§ WORK TO COMPLETE
Word for word, repeat the lines of the records from the one containing "y algo que se repetirá a lo largo" through the last line, both included.

§ RECORDS FOR PROCESSING
┄┄┄┄┄┄┄┄┄┄┄┄┄┄┄┄┄┄┄┄

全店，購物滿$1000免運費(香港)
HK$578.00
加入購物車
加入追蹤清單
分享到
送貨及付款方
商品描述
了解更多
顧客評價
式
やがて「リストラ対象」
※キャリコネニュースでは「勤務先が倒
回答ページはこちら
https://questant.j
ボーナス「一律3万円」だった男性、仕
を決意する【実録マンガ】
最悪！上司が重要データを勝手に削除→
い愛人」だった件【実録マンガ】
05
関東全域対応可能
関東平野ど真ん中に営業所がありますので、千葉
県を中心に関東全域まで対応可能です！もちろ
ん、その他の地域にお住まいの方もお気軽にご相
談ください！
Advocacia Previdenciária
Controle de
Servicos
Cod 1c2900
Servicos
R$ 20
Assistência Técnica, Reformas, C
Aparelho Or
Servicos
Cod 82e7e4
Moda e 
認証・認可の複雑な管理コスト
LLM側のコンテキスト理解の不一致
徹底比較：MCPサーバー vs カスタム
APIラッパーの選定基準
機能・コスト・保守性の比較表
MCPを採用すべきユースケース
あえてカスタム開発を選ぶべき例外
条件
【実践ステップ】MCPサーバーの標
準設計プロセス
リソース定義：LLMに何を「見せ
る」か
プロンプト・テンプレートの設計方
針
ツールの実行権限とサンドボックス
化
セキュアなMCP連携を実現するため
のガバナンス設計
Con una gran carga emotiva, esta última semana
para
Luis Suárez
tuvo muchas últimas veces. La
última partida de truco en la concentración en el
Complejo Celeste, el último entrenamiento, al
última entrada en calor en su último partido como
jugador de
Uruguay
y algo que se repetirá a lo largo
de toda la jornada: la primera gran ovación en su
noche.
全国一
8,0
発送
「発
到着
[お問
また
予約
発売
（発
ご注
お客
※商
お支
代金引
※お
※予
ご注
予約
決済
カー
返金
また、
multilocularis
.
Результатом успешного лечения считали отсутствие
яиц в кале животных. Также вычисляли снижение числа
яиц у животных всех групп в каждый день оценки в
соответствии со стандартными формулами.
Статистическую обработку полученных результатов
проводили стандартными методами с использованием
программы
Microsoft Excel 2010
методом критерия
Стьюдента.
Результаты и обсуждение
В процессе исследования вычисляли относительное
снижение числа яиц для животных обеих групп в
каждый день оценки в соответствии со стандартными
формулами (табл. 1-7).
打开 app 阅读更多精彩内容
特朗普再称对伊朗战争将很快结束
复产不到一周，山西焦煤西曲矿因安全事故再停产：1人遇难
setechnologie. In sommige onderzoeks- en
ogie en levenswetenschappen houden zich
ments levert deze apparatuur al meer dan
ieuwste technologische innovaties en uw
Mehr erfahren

┄┄┄┄┄┄┄┄┄┄┄┄┄┄┄┄┄┄┄┄

§ SOLVED EXERCISE
y algo que se repetirá a lo largo
de toda la jornada: la primera gran ovación en su
noche.
全国一
8,0
発送
「発
到着
[お問
また
予約
発売
（発
ご注
お客
※商
お支
代金引
※お
※予
ご注
予約
決済
カー
返金
また、
multilocularis
.
Результатом успешного лечения считали отсутствие
яиц в кале животных. Также вычисляли снижение числа
яиц у животных всех групп в каждый день оценки в
соответствии со стандартными формулами.
Статистическую обработку полученных результатов
проводили стандартными методами с использованием
программы
Microsoft Excel 2010
методом критерия
Стьюдента.
Результаты и обсуждение
В процессе исследования вычисляли относительное
снижение числа яиц для животных обеих групп в
каждый день оценки в соответствии со стандартными
формулами (табл. 1-7).
打开 app 阅读更多精彩内容
特朗普再称对伊朗战争将很快结束
复产不到一周，山西焦煤西曲矿因安全事故再停产：1人遇难
setechnologie. In sommige onderzoeks- en
ogie en levenswetenschappen houden zich
ments levert deze apparatuur al meer dan
ieuwste technologische innovaties en uw
Mehr erfahren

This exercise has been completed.